- [Input data]:
──────────
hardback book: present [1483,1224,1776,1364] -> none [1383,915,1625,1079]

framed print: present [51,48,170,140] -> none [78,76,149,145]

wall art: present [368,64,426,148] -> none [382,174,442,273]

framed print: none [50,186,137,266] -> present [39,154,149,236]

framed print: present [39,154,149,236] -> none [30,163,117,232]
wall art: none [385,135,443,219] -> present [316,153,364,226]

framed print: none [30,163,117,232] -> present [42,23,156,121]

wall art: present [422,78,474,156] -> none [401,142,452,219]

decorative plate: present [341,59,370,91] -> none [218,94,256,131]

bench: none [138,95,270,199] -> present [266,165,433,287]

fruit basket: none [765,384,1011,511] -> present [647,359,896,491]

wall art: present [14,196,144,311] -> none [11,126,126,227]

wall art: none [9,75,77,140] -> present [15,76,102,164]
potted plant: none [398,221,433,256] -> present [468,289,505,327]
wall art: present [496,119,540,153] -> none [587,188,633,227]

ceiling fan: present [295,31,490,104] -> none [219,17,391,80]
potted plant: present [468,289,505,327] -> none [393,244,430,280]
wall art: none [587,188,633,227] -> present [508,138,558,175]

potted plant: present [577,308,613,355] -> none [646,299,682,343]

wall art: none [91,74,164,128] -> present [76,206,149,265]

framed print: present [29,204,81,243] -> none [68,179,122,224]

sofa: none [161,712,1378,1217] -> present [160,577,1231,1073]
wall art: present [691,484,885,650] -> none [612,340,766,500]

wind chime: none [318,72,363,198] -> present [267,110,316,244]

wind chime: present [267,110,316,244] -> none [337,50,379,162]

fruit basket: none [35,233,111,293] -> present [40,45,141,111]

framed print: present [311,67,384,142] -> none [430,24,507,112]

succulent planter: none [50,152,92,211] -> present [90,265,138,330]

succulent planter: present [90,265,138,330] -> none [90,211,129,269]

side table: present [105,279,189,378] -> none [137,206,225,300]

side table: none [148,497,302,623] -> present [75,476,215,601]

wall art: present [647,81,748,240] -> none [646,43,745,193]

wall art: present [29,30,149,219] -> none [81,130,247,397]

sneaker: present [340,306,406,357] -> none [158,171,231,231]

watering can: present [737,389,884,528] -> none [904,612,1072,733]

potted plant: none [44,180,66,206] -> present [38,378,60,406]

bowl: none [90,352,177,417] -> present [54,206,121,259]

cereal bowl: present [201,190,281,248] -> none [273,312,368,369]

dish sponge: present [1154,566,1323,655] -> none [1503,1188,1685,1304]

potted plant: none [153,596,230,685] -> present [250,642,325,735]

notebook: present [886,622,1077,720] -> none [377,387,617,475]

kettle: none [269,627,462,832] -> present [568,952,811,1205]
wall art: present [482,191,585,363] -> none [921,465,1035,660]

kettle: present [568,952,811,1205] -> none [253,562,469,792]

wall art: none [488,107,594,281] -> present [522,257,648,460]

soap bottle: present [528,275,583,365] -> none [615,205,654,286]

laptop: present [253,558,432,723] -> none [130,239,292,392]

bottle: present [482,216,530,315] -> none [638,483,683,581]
──────────
Where the data above reaches the line holding "wall art: present [482,191,585,363]", begin printing, and stop after the line holding "laptop: present [253,558,432,723]". Each line must be reproduced exactly, with nothing else added.

wall art: present [482,191,585,363] -> none [921,465,1035,660]

kettle: present [568,952,811,1205] -> none [253,562,469,792]

wall art: none [488,107,594,281] -> present [522,257,648,460]

soap bottle: present [528,275,583,365] -> none [615,205,654,286]

laptop: present [253,558,432,723] -> none [130,239,292,392]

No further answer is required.